D’emblée, le conservateur principal et directeur adjoint du Musée National de Lubumbashi, le Professeur Philippe Mikobi, a retracé, à travers son intervention, les trois grandes époques de l’art au niveau local : précolonial, colonial et postcolonial. Cette approche historique a permis de mieux cerner les mutations culturelles influençant la création artistique à Lubumbashi, ouvrant ainsi la voie au projet « Hangar », qui vise à reconnecter l’art contemporain à ses racines.
« À travers ce projet, nous visons un apport significatif à l’art katangais auprès de la population. Aujourd’hui, nous produisons de l’art par époque, sans authenticité. C’est un problème mental auquel nous devons réfléchir. Il est essentiel de revenir vers nos racines pour reconnecter l’art contemporain et retrouver notre identité », a-t-il affirmé lors de son allocution.
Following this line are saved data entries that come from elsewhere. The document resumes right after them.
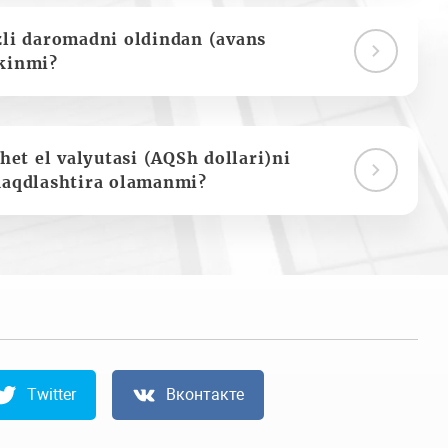
zli daromadni oldindan (avans
kinmi?
het el valyutasi (AQSh dollari)ni
naqdlashtira olamanmi?
Twitter
Вконтакте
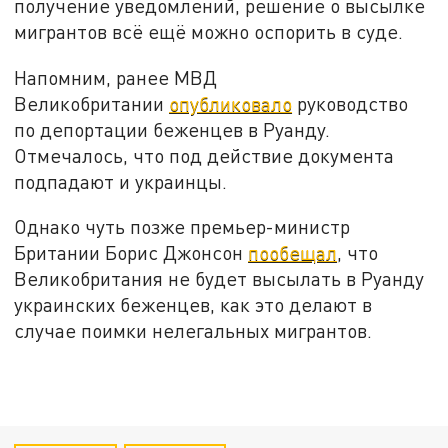
получение уведомлений, решение о высылке
мигрантов всё ещё можно оспорить в суде.
Напомним, ранее МВД
Великобритании
опубликовало
руководство
по депортации беженцев в Руанду.
Отмечалось, что под действие документа
подпадают и украинцы.
Однако чуть позже премьер-министр
Британии Борис Джонсон
пообещал
, что
Великобритания не будет высылать в Руанду
украинских беженцев, как это делают в
случае поимки нелегальных мигрантов.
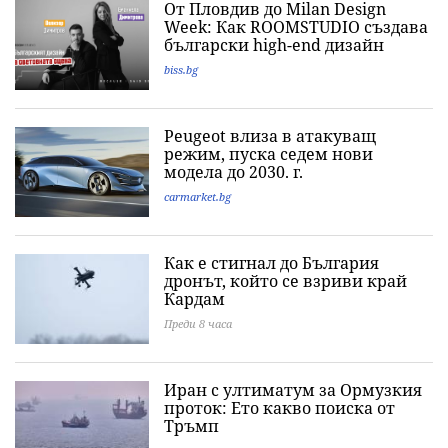
От Пловдив до Milan Design
Week: Как ROOMSTUDIO създава
български high-end дизайн
biss.bg
Peugeot влиза в атакуващ
режим, пуска седем нови
модела до 2030. г.
carmarket.bg
Как е стигнал до България
дронът, който се взриви край
Кардам
Преди 8 часа
Иран с ултиматум за Ормузкия
проток: Ето какво поиска от
Тръмп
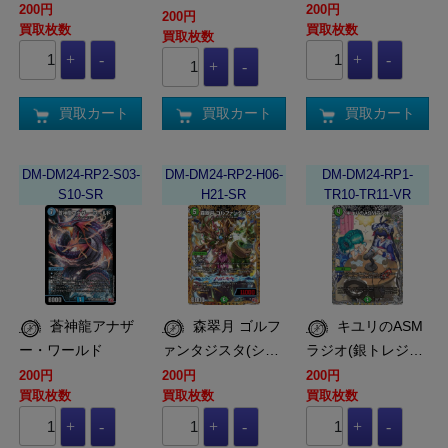
200円
200円
200円
買取枚数
買取枚数
買取枚数
買取カート
買取カート
買取カート
DM-DM24-RP2-S03-
DM-DM24-RP2-H06-
DM-DM24-RP1-
S10-SR
H21-SR
TR10-TR11-VR
蒼神龍アナザ
森翠月 ゴルフ
キユリのASM
ー・ワールド
ァンタジスタ(シ…
ラジオ(銀トレジ…
200円
200円
200円
買取枚数
買取枚数
買取枚数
L’artiste visuel et coordonnateur de Master’Art Studio, Olivier Fall, a constaté l’écart existant entre Lubumbashi et Kinshasa en matière de structuration artistique. Il a dressé un constat préoccupant sur la tendance de certains artistes à travailler de manière isolée, négligeant ainsi le travail collectif.
« Le Lushois travaille trop souvent en solo. Le but de Master’Art Studio est de créer un écosystème de collaboration et d’inspiration collective à partir du Katanga », a-t-il souhaité.
L’art katangais à la croisée des chemins : entre héritage et innovation
La ville de Lubumbashi a longtemps été considérée comme un foyer de création artistique foisonnante. Aujourd’hui, elle fait face à une remise en question profonde : quelle est son authenticité artistique ? La dimension féminine dans l’art a également été mise en avant.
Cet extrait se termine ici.